2.2 Using Model Ensemble-based Uncertainty Information to Blend Modeled and Extrapolated Forecasts of Convection

Monday, 23 January 2017: 1:45 PM
Conference Center: Skagit 2 (Washington State Convention Center )
James O. Pinto, NCAR/Research Applications Laboratory, Boulder, CO; and J. A. Grim, D. Albo, M. Steiner, and H. Iskendarian

The goal of this work is to more skillfully blend extrapolation and model forecasts of convection using model-based forecast uncertainty information derived from a model ensemble. This R&D effort takes place within the framework of CoSPA, which has been developed for the short-term prediction of convective hazards for aviation and is currently being integrated into the Federal Aviation Administration’s NextGen Weather Processor (NWP). The current version of CoSPA blends Corridor Integrated Weather System (CIWS)-like extrapolation forecasts of VIL (Vertically Integrated Liquid, a proxy for precipitation intensity) and Echo Tops from MIT-Lincoln Lab with those obtained from Version 2 of the High Resolution Rapid Refresh (HRRR) available from NCEP. The blending algorithm, currently run at the National Center for Atmospheric Research (NCAR), refines the model forecasts of VIL and Echo Tops via calibration and position error corrections and then combines the two forecasts using a heuristic weighted average.
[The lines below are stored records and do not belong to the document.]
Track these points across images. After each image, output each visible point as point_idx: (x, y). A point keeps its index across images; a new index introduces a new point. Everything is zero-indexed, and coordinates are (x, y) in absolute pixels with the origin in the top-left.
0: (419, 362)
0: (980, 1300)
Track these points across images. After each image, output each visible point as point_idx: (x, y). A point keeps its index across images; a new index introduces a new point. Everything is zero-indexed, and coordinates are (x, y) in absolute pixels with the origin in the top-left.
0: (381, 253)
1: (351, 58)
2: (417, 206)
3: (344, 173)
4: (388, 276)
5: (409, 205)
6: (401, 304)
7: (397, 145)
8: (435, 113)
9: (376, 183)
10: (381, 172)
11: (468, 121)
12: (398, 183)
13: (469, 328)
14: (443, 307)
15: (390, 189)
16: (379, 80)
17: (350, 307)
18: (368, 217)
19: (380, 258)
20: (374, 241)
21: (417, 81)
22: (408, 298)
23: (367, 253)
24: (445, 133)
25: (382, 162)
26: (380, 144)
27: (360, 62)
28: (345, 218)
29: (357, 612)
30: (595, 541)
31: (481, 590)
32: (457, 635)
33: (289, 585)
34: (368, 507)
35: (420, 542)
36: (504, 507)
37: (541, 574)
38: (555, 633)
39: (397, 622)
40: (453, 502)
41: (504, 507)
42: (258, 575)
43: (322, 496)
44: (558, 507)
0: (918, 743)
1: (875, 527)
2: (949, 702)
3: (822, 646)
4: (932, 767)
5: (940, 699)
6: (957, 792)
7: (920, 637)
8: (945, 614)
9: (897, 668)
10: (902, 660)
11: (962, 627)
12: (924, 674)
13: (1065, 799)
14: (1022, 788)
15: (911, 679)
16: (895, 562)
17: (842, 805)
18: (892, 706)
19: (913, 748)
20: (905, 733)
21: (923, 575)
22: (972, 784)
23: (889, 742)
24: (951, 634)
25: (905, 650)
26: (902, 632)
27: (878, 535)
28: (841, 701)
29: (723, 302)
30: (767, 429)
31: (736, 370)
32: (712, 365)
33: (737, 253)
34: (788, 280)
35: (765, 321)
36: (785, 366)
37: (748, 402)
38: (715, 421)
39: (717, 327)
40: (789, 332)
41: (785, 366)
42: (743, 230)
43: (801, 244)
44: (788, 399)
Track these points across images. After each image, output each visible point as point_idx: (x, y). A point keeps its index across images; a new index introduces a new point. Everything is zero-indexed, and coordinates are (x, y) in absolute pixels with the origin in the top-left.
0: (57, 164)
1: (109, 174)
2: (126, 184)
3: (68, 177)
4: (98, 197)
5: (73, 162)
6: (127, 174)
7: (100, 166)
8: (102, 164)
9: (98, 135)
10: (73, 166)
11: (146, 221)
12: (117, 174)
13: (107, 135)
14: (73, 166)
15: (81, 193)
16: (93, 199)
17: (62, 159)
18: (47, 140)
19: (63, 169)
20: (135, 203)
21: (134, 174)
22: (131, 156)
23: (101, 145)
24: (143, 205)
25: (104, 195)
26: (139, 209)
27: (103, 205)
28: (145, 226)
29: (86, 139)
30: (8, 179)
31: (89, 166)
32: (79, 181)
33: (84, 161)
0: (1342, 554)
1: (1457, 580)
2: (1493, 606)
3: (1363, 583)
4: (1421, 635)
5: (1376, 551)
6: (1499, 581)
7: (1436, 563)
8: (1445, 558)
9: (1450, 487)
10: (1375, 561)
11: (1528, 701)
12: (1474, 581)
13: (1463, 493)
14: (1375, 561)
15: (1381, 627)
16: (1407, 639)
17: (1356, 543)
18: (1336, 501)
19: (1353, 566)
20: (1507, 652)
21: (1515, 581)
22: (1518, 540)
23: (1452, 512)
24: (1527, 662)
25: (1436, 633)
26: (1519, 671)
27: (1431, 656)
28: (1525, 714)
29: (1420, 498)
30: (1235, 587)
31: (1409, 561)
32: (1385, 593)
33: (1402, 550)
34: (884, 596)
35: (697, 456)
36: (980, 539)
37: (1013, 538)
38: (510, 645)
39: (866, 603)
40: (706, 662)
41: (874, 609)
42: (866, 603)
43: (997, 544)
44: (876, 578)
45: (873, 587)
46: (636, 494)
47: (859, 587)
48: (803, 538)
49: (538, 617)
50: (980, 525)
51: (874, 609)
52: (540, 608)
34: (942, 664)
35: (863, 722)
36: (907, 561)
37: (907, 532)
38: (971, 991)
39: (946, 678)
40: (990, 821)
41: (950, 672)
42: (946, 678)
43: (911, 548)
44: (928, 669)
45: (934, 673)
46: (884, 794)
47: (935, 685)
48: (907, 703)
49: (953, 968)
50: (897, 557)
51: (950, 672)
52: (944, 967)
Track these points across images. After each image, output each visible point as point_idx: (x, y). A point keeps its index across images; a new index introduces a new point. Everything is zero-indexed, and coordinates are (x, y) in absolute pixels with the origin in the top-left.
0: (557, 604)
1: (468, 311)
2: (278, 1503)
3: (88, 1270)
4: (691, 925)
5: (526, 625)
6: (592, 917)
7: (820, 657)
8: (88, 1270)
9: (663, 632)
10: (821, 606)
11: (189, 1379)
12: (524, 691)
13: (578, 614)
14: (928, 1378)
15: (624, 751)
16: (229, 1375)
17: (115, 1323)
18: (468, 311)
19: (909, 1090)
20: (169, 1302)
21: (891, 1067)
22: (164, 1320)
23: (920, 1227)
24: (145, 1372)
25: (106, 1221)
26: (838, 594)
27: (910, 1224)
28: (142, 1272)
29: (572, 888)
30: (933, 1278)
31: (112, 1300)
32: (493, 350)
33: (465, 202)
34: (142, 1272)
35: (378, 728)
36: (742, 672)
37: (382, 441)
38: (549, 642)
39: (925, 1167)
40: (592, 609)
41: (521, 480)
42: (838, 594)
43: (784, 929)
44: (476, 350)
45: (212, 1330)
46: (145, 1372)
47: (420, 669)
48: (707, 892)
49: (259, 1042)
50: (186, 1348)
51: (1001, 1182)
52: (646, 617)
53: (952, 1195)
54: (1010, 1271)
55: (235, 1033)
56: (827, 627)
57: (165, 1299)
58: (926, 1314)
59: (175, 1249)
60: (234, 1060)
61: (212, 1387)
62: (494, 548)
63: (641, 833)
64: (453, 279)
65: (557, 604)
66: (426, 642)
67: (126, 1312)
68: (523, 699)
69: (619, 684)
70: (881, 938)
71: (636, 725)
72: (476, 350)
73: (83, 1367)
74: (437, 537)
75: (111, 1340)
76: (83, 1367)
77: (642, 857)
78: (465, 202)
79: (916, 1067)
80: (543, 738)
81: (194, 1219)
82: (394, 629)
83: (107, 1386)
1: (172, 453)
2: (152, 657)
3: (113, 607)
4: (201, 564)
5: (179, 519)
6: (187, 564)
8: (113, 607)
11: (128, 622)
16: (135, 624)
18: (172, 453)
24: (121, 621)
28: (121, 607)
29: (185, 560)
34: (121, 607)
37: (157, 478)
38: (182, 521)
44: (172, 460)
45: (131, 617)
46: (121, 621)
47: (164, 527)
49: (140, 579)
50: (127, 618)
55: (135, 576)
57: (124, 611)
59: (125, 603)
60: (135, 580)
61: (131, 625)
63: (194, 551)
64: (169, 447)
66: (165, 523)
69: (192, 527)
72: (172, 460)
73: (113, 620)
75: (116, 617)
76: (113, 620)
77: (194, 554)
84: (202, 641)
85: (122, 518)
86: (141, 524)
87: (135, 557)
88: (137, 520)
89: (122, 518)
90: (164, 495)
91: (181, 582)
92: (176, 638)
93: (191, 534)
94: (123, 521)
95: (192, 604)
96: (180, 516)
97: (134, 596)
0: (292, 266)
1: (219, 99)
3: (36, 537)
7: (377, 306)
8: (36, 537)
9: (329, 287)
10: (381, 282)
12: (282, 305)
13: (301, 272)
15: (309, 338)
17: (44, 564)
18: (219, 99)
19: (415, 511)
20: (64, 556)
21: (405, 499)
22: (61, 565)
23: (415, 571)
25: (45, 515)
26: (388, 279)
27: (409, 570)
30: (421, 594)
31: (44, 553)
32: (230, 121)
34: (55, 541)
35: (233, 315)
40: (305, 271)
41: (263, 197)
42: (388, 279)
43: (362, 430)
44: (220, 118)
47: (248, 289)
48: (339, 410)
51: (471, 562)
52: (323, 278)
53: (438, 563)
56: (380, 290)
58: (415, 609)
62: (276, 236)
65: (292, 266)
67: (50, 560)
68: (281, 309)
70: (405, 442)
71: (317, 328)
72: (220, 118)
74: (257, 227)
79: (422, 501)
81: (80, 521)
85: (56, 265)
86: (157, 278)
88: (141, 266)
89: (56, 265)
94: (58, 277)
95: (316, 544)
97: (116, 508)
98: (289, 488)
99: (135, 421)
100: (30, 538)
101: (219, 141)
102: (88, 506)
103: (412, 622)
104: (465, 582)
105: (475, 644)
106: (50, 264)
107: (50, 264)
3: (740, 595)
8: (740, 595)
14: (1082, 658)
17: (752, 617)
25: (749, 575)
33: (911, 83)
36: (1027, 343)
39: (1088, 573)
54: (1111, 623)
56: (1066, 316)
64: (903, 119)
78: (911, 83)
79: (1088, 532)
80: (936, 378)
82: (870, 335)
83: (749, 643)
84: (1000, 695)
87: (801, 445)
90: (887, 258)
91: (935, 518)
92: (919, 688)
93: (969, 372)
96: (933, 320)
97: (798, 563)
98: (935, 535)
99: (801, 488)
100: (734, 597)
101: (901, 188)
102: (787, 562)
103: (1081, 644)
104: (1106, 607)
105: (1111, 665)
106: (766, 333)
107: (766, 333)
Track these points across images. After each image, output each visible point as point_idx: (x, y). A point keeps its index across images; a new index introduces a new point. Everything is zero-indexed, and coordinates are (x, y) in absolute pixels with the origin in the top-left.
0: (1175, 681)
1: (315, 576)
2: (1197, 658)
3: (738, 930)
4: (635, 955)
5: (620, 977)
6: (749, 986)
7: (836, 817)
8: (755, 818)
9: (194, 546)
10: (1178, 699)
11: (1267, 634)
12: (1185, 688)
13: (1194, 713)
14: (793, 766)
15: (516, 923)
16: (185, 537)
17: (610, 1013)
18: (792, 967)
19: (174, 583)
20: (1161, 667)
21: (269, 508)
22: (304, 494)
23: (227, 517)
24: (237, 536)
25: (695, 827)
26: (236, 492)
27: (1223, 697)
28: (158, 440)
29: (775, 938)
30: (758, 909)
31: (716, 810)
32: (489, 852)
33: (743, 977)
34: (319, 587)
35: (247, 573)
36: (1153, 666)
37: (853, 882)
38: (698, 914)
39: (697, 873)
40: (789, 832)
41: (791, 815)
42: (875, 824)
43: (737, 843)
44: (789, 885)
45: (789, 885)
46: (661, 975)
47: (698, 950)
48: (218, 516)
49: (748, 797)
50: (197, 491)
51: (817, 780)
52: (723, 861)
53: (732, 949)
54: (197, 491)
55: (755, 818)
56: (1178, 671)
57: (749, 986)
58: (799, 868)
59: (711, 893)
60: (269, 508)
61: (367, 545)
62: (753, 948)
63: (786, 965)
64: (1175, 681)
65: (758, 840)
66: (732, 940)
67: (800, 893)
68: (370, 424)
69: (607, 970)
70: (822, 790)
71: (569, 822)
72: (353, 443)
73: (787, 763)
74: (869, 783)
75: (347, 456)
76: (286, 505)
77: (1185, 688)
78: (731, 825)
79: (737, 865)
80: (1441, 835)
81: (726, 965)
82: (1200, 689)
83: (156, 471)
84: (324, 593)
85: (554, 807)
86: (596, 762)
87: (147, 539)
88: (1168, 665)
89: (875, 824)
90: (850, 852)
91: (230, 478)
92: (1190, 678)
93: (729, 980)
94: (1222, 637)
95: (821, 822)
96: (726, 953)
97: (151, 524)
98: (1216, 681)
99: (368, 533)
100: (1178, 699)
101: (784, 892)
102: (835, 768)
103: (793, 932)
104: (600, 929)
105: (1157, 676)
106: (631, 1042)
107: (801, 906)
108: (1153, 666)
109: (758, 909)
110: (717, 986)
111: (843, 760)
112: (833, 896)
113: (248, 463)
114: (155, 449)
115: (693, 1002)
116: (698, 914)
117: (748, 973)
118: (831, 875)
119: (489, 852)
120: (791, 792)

The initial set of weights are computed based on the relative past performance of the model and extrapolation forecast. This initial set of weights is then adjusted regionally based on the stage of convective development or regime (e.g., ongoing, initiation and growth, decay). Work presented here focuses on optimization of the weights used in the storm initiation and growth regime (IGR). The IGR weights are based on forecast uncertainty information derived from a time-lagged ensemble of successive HRRR forecasts. The relationship between forecast uncertainty and storm scale will be assessed and the optimal scale to use in the blended forecasts will be presented.

This research is in response to requirements and funding by the Federal Aviation Administration (FAA).  The views expressed are those of the authors and do not necessarily represent the official policy or position of the FAA.